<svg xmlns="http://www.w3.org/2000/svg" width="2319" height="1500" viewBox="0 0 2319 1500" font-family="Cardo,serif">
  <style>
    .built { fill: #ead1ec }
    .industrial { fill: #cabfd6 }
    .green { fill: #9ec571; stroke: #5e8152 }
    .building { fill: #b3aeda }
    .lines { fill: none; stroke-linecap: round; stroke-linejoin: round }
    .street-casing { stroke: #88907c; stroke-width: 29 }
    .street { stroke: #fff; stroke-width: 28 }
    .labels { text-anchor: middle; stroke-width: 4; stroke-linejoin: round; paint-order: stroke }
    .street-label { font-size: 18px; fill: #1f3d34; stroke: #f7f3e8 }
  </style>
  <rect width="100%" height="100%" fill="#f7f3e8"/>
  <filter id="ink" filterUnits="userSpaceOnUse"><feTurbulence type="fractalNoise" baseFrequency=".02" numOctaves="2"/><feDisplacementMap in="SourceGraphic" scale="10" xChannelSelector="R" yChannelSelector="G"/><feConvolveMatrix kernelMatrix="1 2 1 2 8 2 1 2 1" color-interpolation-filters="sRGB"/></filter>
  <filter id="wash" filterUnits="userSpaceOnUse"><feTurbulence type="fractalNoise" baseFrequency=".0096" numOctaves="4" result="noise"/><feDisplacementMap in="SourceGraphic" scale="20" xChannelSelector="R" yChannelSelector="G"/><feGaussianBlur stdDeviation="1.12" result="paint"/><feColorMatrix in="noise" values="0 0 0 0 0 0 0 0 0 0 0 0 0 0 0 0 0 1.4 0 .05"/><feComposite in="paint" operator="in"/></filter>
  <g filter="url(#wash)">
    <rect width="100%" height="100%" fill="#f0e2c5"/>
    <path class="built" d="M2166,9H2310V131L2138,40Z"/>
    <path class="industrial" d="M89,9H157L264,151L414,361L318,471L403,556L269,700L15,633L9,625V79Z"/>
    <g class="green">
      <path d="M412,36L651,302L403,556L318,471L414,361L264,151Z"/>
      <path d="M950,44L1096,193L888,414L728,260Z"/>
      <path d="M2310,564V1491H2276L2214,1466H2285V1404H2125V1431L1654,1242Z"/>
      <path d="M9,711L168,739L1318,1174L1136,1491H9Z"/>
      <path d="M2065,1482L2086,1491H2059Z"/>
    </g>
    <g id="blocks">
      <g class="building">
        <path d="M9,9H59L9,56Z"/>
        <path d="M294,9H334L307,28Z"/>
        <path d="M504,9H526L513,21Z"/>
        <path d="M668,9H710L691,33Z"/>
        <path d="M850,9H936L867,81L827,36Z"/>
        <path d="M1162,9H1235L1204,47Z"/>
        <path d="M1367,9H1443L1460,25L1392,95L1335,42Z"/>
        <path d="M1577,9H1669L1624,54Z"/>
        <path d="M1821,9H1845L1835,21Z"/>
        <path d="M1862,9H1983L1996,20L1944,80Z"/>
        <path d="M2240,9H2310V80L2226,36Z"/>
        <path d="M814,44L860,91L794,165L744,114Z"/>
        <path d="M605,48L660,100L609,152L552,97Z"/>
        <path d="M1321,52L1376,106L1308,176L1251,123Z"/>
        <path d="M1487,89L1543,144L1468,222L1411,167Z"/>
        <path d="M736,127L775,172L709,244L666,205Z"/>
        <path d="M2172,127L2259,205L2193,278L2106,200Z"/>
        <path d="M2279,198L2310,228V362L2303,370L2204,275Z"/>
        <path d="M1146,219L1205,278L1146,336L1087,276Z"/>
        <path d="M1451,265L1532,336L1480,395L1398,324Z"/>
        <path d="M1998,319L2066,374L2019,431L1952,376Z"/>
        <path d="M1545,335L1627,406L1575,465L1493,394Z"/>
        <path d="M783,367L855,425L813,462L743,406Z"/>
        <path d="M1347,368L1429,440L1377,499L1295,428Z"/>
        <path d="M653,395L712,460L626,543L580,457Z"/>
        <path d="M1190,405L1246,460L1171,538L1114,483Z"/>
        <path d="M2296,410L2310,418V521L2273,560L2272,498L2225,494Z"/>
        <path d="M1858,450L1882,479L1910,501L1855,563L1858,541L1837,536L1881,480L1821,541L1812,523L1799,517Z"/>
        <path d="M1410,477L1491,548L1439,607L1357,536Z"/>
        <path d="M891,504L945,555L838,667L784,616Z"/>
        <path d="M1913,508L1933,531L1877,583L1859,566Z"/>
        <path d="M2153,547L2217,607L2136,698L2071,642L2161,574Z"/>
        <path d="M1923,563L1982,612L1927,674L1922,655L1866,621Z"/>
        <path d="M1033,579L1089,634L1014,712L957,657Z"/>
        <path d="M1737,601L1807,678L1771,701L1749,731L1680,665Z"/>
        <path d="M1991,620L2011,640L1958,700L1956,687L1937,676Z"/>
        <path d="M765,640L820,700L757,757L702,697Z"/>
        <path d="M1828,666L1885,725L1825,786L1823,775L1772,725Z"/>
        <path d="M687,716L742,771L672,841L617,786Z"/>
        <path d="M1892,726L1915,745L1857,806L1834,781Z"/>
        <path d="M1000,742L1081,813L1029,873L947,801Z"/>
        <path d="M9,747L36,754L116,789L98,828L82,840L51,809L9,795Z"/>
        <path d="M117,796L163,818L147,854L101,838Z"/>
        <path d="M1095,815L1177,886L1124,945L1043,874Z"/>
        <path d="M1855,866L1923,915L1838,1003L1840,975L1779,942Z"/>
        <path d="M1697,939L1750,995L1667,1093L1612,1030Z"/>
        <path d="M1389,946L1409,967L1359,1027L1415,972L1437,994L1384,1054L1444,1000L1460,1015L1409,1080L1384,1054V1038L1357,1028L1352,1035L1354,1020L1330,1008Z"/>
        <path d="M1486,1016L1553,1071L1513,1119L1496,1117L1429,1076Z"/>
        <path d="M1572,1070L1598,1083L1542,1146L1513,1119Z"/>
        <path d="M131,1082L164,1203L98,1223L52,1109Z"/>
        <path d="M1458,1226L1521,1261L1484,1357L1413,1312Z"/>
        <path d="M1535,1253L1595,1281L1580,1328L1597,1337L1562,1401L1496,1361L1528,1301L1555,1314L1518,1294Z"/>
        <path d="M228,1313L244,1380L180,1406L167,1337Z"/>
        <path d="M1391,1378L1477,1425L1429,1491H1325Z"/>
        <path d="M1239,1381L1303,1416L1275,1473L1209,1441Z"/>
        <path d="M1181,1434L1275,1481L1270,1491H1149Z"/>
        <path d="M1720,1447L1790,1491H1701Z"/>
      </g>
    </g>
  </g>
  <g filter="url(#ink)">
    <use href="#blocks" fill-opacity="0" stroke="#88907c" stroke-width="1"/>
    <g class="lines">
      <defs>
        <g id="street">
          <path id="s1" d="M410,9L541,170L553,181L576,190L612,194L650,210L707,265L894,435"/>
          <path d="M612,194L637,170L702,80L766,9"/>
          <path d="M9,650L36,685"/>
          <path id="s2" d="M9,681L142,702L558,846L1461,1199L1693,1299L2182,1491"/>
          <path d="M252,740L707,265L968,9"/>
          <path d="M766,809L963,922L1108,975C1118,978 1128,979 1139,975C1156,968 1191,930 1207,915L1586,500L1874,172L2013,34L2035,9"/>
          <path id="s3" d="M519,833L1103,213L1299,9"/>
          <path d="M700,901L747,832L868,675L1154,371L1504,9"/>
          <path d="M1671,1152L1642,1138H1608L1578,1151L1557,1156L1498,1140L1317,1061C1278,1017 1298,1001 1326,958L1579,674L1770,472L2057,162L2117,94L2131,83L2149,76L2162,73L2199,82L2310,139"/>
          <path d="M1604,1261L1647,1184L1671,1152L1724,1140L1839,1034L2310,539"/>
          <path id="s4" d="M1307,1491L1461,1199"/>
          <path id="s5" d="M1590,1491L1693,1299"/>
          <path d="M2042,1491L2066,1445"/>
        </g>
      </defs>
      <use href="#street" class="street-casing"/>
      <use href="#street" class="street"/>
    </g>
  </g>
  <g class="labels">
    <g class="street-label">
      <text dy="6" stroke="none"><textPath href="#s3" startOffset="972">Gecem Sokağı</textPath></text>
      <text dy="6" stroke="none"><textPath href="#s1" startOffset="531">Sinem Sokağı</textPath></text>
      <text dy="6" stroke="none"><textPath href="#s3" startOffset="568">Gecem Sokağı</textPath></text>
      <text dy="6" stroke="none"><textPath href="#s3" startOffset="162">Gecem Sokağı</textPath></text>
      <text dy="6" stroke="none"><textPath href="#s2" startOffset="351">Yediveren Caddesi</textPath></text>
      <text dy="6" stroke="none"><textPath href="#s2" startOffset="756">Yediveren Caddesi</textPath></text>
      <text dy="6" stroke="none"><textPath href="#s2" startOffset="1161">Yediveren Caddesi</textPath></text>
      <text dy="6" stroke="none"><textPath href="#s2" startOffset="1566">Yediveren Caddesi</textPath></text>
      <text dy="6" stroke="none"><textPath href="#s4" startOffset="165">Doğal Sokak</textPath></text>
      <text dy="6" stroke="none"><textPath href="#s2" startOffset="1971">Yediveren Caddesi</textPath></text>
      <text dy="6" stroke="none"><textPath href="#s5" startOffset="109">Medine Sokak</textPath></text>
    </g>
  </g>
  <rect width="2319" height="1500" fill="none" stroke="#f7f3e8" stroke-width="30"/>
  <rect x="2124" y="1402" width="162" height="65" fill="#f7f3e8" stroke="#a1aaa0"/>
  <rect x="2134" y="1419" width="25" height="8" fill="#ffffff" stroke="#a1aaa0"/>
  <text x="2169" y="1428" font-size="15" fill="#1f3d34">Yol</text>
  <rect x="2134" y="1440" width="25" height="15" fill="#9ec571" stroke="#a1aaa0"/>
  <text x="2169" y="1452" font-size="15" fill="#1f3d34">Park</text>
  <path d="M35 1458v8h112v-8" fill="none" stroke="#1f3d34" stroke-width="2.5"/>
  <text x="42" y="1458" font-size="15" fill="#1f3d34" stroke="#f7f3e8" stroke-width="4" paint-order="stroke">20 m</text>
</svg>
● ● ● ● ● ● ●
## [GOAL OF THE EXERCISE]
Which of the lines above contain "building"? Return them all.

## [EXERCISE ANSWER]
    .building { fill: #b3aeda }
      <g class="building">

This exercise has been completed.